Produced and exhibited at the Royal Academy in 1897, the statuette 'Daphne' is Mackennal's finest example of Art Nouveau sculpture. With its use of arabesque line and rhythmical emphasis driving the formation of its subjects, Art Nouveau had become a stylistic strategy of the European Symbolists to convey a sense of the spirit. Such elements were also adopted by New Sculptors as a means of suggesting animating forces beneath the flesh.
In his statuette Mackennal sought to depict the moment sourced from Classical mythology of Daphne's transformation into tree in order to escape Apollo's amorous pursuit. Yet Mackennal suggests a metamorphosis from the physical to the psychological realm. He composes the figure with Art Nouveau line, using this arabesque form to infer inner sensation and to fuse the figure with the metaphysical rhythms of nature. The artist constructs the metamorphosis of 'Daphne' as a liberation; an introspective embrace conveyed through the inward rhythms and the trance-like depiction of the subject. It was through the influence of Symbolism that Mackennal translated the figure of mythological narrative into an emblem of psychological drama.

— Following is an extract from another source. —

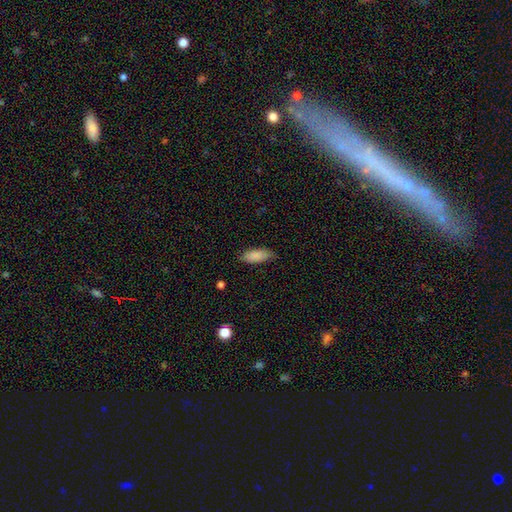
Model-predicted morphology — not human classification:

The New Sculpture movement sought to foster new ways of experiencing modern sculpture seeing the rise in popularity of the statuette as a domestically and commercially scaled sculptural form in late 19th century practices. The New Sculptors displaced the traditional small scale antique copy with modern figures of imaginative contemplation. This program became the impetus for Mackennal's most evocative Academy sculptures, particularly 'Daphne', which is one of the artist's most unconventional compositions and compelling female figures. Mackennal had here followed British sculptor Alfred Gilbert's model in combining richly textured Art-Nouveau influenced organic forms with neo-Florentine statuette traditions in order to create a figure of self-involved intensity and covert eroticism that is one of the artist's most successful of this period.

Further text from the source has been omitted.